[Extracted entries — start]

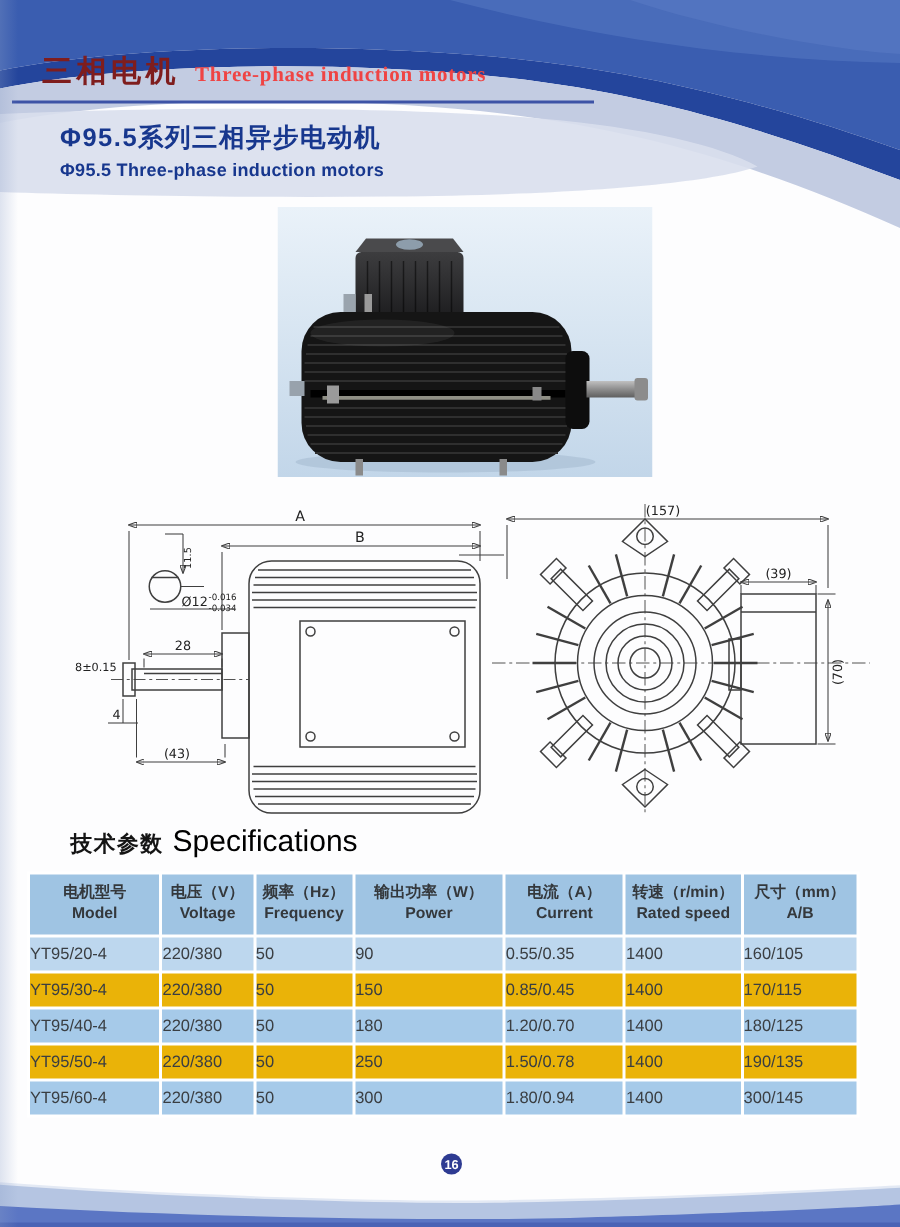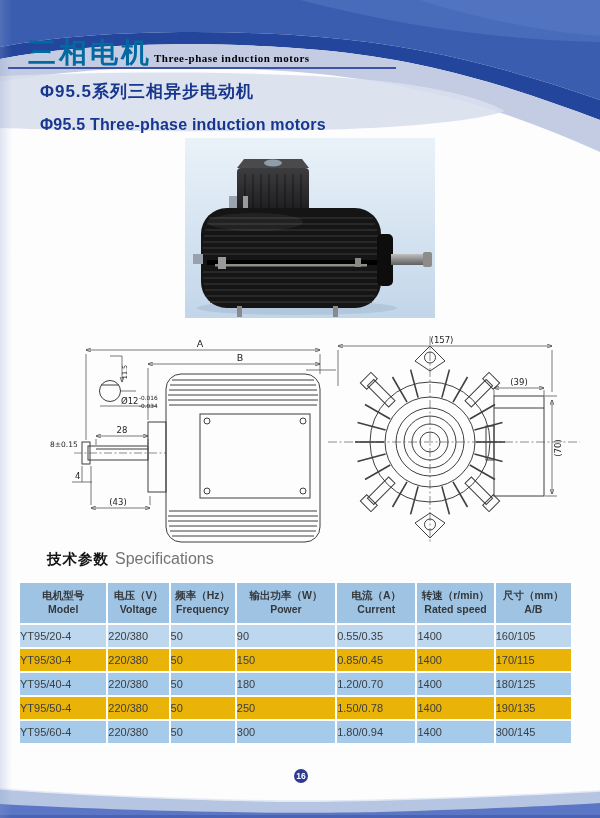--- a/index.html
+++ b/index.html
@@ -3,30 +3,30 @@
 <meta charset="utf-8">
 <style>
   html,body{margin:0;padding:0;}
   body{font-family:"Liberation Sans",sans-serif;background:#888;}
   .page{position:relative;width:600px;height:818px;background:#fdfdfe;overflow:hidden;margin:0 auto;}
   .abs{position:absolute;}
   .edge-left{left:0;top:0;width:12px;height:818px;
     background:linear-gradient(to right, rgba(140,160,200,.28), rgba(140,160,200,0));}
   
   .title{left:28px;top:34px;white-space:nowrap;}
-  .title-cn{font-size:28px;font-weight:bold;color:#0369a1;letter-spacing:3px;}
-  .title-en{font-family:"Liberation Serif",serif;font-weight:bold;font-size:11px;color:#000000;margin-left:2px;letter-spacing:.5px;}
+  .title-cn{font-size:20px;font-weight:bold;color:#7f1d1d;letter-spacing:3px;}
+  .title-en{font-family:"Liberation Serif",serif;font-weight:bold;font-size:14px;color:#ef4444;margin-left:10px;letter-spacing:.5px;}
   .title-underline{left:8px;top:67px;width:388px;height:2px;background:#3d53a6;}
   .subtitle{left:40px;top:80px;color:#17378e;}
   .subtitle-cn{font-size:17px;font-weight:bold;letter-spacing:1px;}
-  .subtitle-en{font-size:16px;font-weight:bold;margin-top:13px;letter-spacing:.2px;}
+  .subtitle-en{font-size:12px;font-weight:bold;margin-top:3px;letter-spacing:.2px;}
   
   .spec-heading{left:47px;top:550px;color:#141414;white-space:nowrap;}
   .spec-heading .cn{font-weight:bold;font-size:14.5px;letter-spacing:1px;}
-  .spec-heading .en{font-size:16px;margin-left:6px;color:#737373;}
+  .spec-heading .en{font-size:20px;margin-left:6px;color:#000000;}
   
   .spec-table{position:absolute;left:18px;top:581px;width:555px;border-collapse:separate;border-spacing:2px;background:#fff;table-layout:fixed;}
   .spec-table th{background:#9fc4e3;height:40px;font-weight:bold;font-size:10.5px;color:#34383c;line-height:1.3;padding:0 1px;}
   .spec-table th .h-en{font-weight:bold;}
   .spec-table td{height:22px;text-align:left;font-size:11px;color:#3a3e42;padding:0;}
   tr.r-first td{background:#bdd7ee;}
   tr.r-white td{background:#eab308;}
   tr.r-blue td{background:#a6cae9;}
   
   .page-num{left:294px;top:769px;width:14px;height:14px;border-radius:50%;background:#2e3b92;color:#fff;

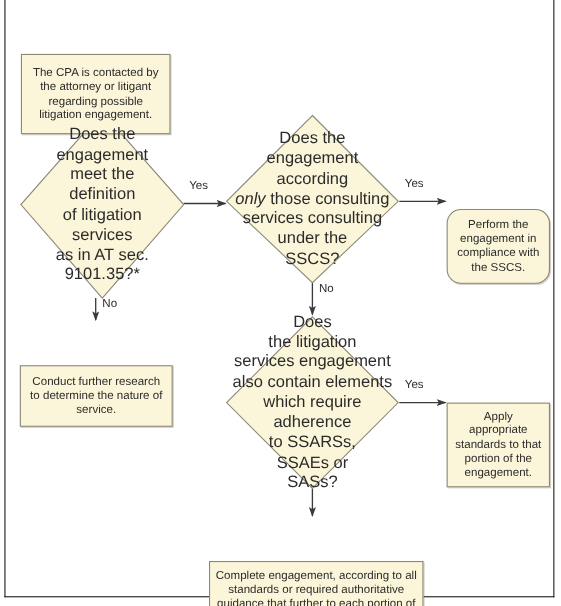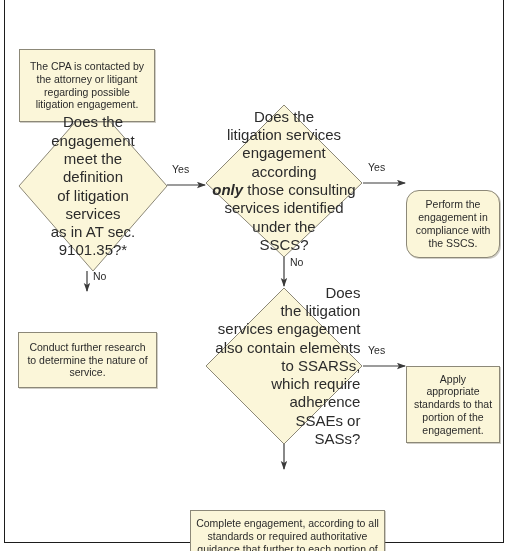--- a/index.html
+++ b/index.html
@@ -67,21 +67,21 @@
     color: #2b2b2b;
     line-height: 1.22;
     width: 72%;
   }
   .edge-label {
     position: absolute;
     font-size: 10.5px;
     color: #2b2b2b;
     white-space: nowrap;
   }
-  .em { font-style: italic; font-weight: bold; }
+  .em { font-style: italic; }
 </style>
 </head>
 <body>
 
 <div id="page">
 
   <div class="frame-line" id="frame-left"></div>
   <div class="frame-line" id="frame-right"></div>
   <div class="frame-line" id="frame-bottom"></div>
 
@@ -140,37 +140,36 @@
       <div>meet the definition</div>
       <div>of litigation services</div>
       <div>as in AT sec.</div>
       <div>9101.35?*</div>
     </div>
   </div>
 
   <div class="diamond-wrap" style="left:206px; top:105px; width:156px; height:152px;">
     <div class="diamond-text" style="width:95%;">
       <div>Does the</div>
-      <div>litigation services</div>
       <div>engagement according</div>
       <div><span class="em">only</span><span> those consulting</span></div>
-      <div>services identified</div>
+      <div>services consulting</div>
       <div>under the</div>
       <div>SSCS?</div>
     </div>
   </div>
 
   <div class="diamond-wrap" style="left:206px; top:288px; width:156px; height:156px;">
-    <div class="diamond-text" style="width:98%;text-align:right;">
+    <div class="diamond-text" style="width:98%;">
       <div>Does</div>
       <div>the litigation</div>
       <div>services engagement</div>
       <div>also contain elements</div>
+      <div>which require adherence</div>
       <div>to SSARSs,</div>
-      <div>which require adherence</div>
       <div>SSAEs or</div>
       <div>SASs?</div>
     </div>
   </div>
 
   <div class="edge-label" style="left:172px; top:163px;">Yes</div>
 
   <div class="edge-label" style="left:93px; top:270px;">No</div>
 
   <div class="edge-label" style="left:368px; top:161px;">Yes</div>

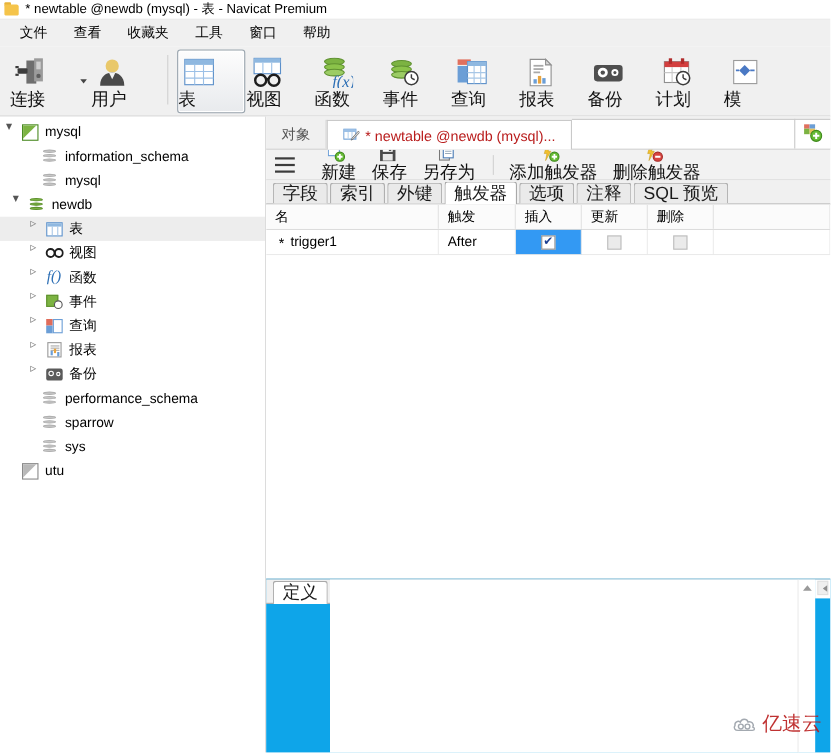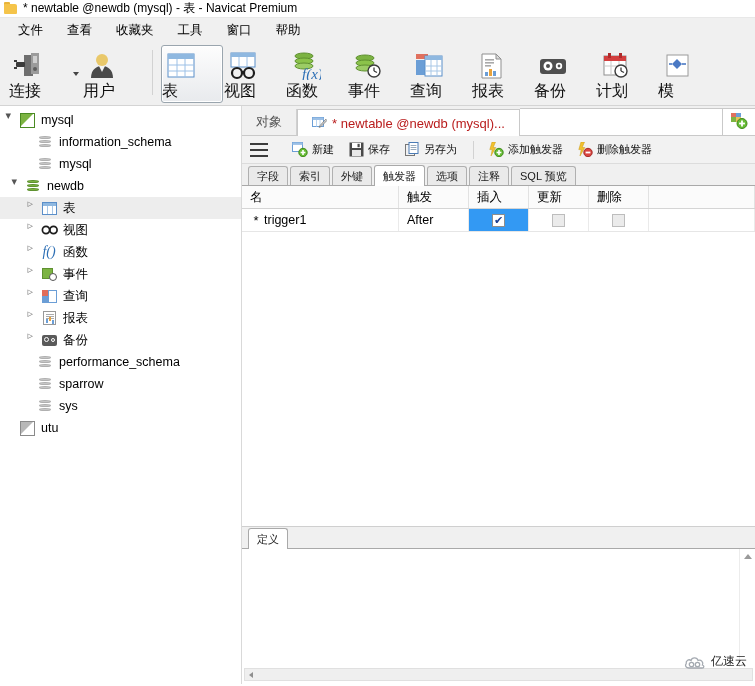--- a/index.html
+++ b/index.html
@@ -309,47 +309,48 @@
     display: flex;
     align-items: center;
     padding-left: 8px;
     box-sizing: border-box;
     border-bottom: 1px solid #dcdcdc;
     flex: none;
   }
   .hamburger { width: 18px; height: 14px; display:flex; flex-direction:column; justify-content:space-between; margin-right: 18px; flex:none; cursor:default;}
   .hamburger i { display:block; height:2px; background:#3c3c3c; }
   .ob-btn {
-    display: flex; align-items: flex-start;
-    font-size: 11px;
+    display: flex; align-items: center;
+    font-size: 16px;
     color: #111;
     padding: 2px 6px;
     margin-right: 2px;
     cursor: default;
     white-space: nowrap;
+    flex-direction: column;
   }
   .ob-ico { width: 16px; height:16px; margin-right:4px; display:flex; align-items:center; justify-content:center; flex:none;}
   .ob-sep { width:1px; height:18px; background:#d2d2d2; margin:0 8px; flex:none;}
 
   
   .innertabs {
     height: 22px;
     background: #f0f0f0;
     display: flex;
     align-items: flex-end;
     padding-left: 6px;
     box-sizing: border-box;
     border-bottom: 1px solid #a9a9a9;
     flex: none;
   }
   .itab {
     height: 19px;
     display: flex; align-items: center;
     padding: 0 8px;
-    font-size: 11px;
+    font-size: 16px;
     color: #1a1a1a;
     background: #eaeaea;
     border: 1px solid #b0b0b0;
     border-bottom: none;
     border-radius: 3px 3px 0 0;
     margin-right: 2px;
     cursor: default;
     box-sizing: border-box;
     white-space: nowrap;
   }
@@ -420,21 +421,21 @@
   .cb.disabled { background: #ebebeb; border-color: #bdbdbd; color: transparent; }
   .grid-fill { flex: 1; background: #ffffff; }
 
   
   .defpane {
     border-top: 1px solid #cfcfcf;
     background: #0ea5e9;
     height: 158px;
     box-sizing: border-box;
     display: flex;
-    flex-direction: column;
+    flex-direction: row;
     flex: none;
   }
   .deftabs {
     height: 22px;
     display: flex; align-items: flex-end;
     padding-left: 6px;
     background: #f0f0f0;
     box-sizing: border-box;
     border-bottom: 1px solid #a9a9a9;
     flex: none;
@@ -486,22 +487,22 @@
     margin-left: 4px;
   }
 
   
   .watermark {
     position: absolute;
     right: 8px;
     bottom: 16px;
     display: flex;
     align-items: center;
-    color: #000000;
-    font-size: 12px;
+    color: #b91c1c;
+    font-size: 18px;
     letter-spacing: 0px;
     pointer-events: none;
     opacity: .9;
   }
   .wm-cloud { margin-right: 3px; display:flex; }
 </style>
 </head>
 <body>
 
 <div class="titlebar">

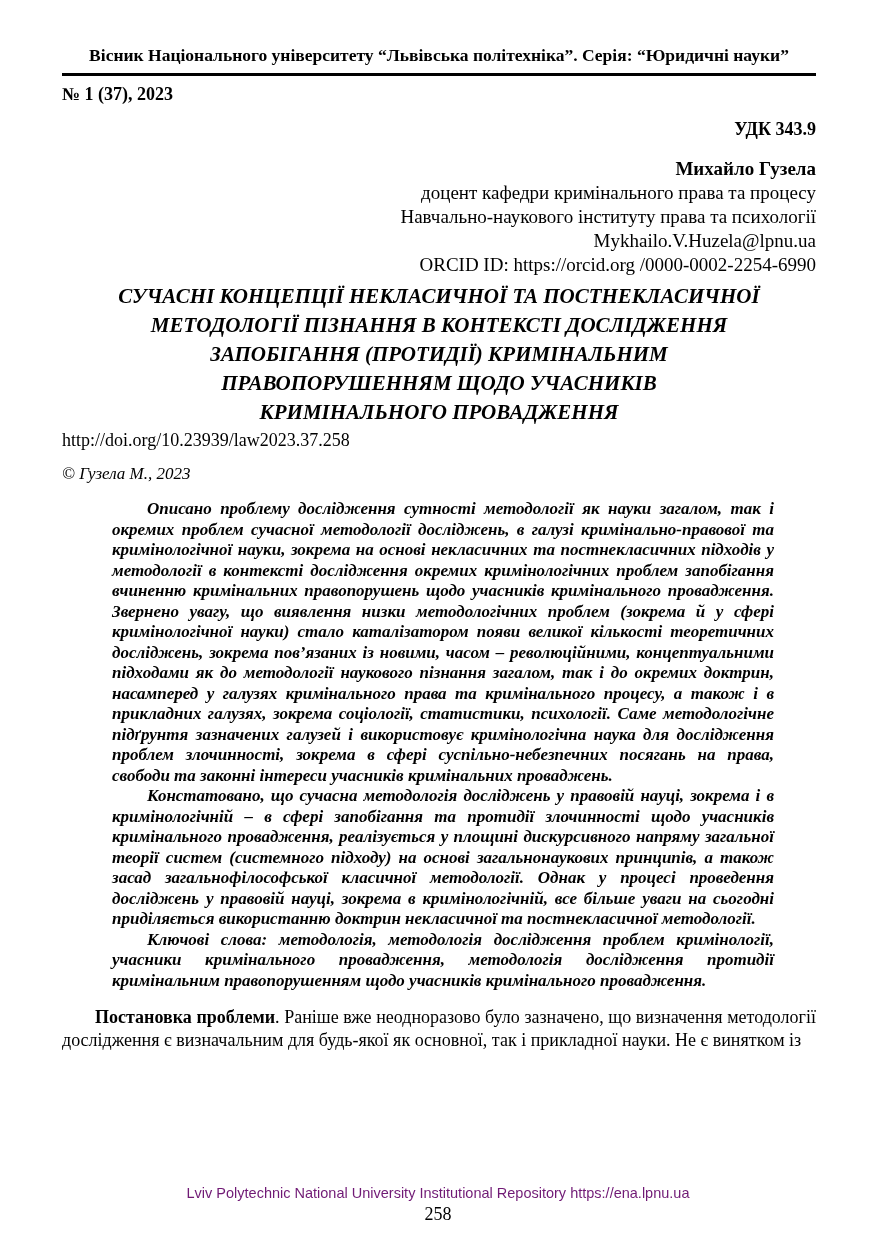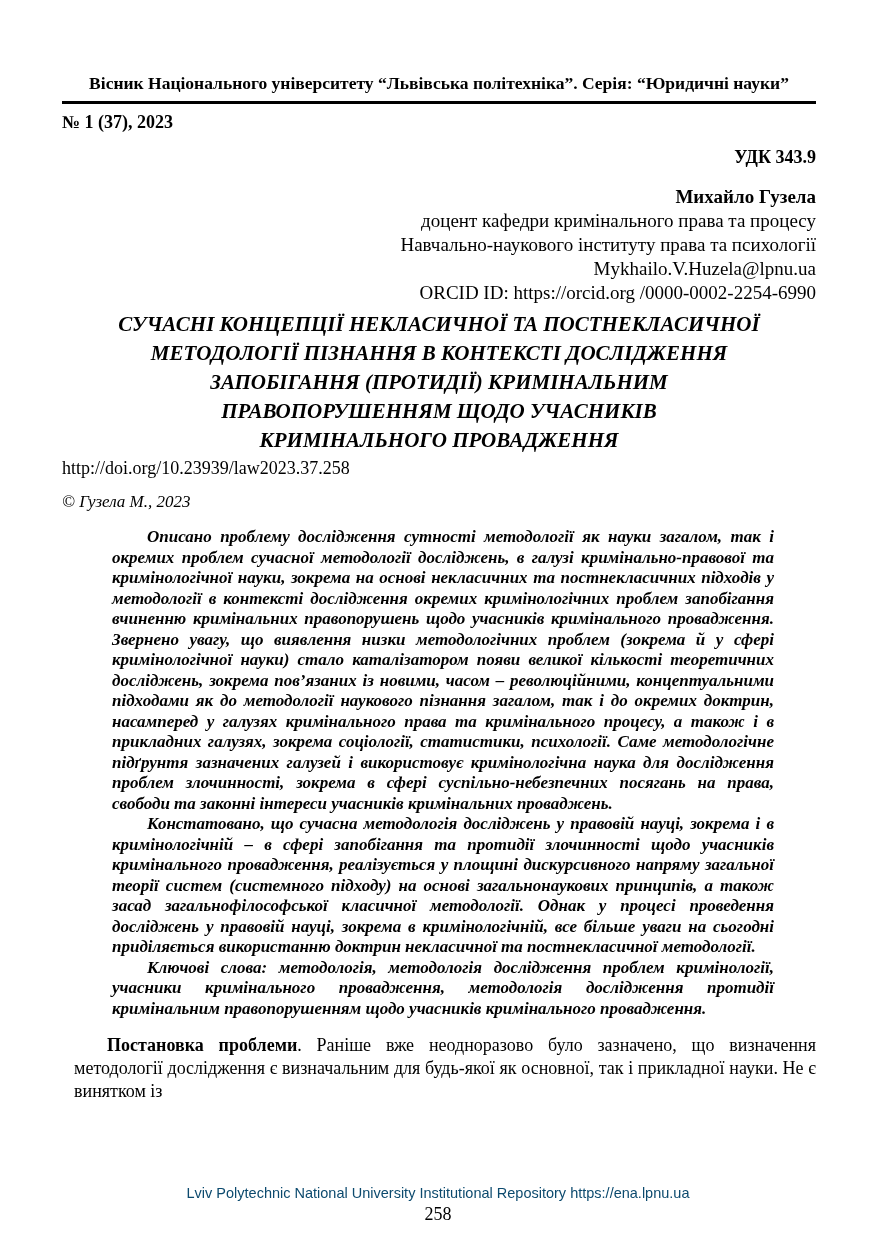--- a/index.html
+++ b/index.html
@@ -6,21 +6,21 @@
   body {
     width: 876px; height: 1240px;
     background: #ffffff;
     color: #000;
     font-family: "Liberation Serif", serif;
     position: relative;
     overflow: hidden;
   }
   .page {
     position: absolute; inset: 0;
-    padding: 72px 60px 0 62px;
+    padding: 44px 60px 0 62px;
     box-sizing: border-box;
   }
   .journal-header {
     font-weight: bold;
     font-size: 17.5px;
     line-height: 23px;
     text-align: center;
     white-space: nowrap;
   }
   .header-rule {
@@ -73,40 +73,40 @@
     font-size: 17px;
     line-height: 20.5px;
     text-align: justify;
   }
   .abstract p {
     margin: 0;
     text-indent: 35px;
     font-style: italic;
   }
   .body-par {
-    margin: 15px 0 0 12px;
+    margin: 15px 0 0 0;
     font-size: 18px;
     line-height: 23px;
     text-align: justify;
     text-indent: 33px;
   }
   .body-lead { font-weight: bold; }
   .page-number {
     position: absolute;
     top: 1204px; left: 0; right: 0;
     text-align: center;
     font-size: 18px;
   }
   .repo-footer {
     position: absolute;
     top: 1185px; left: 0; right: 0;
     text-align: center;
     font-family: "Liberation Sans", sans-serif;
     font-size: 14.5px;
-    color: #0c4a6e;
+    color: #701a75;
   }
 </style>
 </head>
 <body>
 
 <div class="page">
 
   <div class="journal-header">Вісник Національного університету “Львівська політехніка”. Серія: “Юридичні науки”</div>
   <hr class="header-rule">
   <div class="issue-line">№ 1 (37), 2023</div>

[Extracted entries — finish]

Problem ▸
From the data above, work out how many lines contain the string "Sans" and reply with only the number.

Answer area ▸
2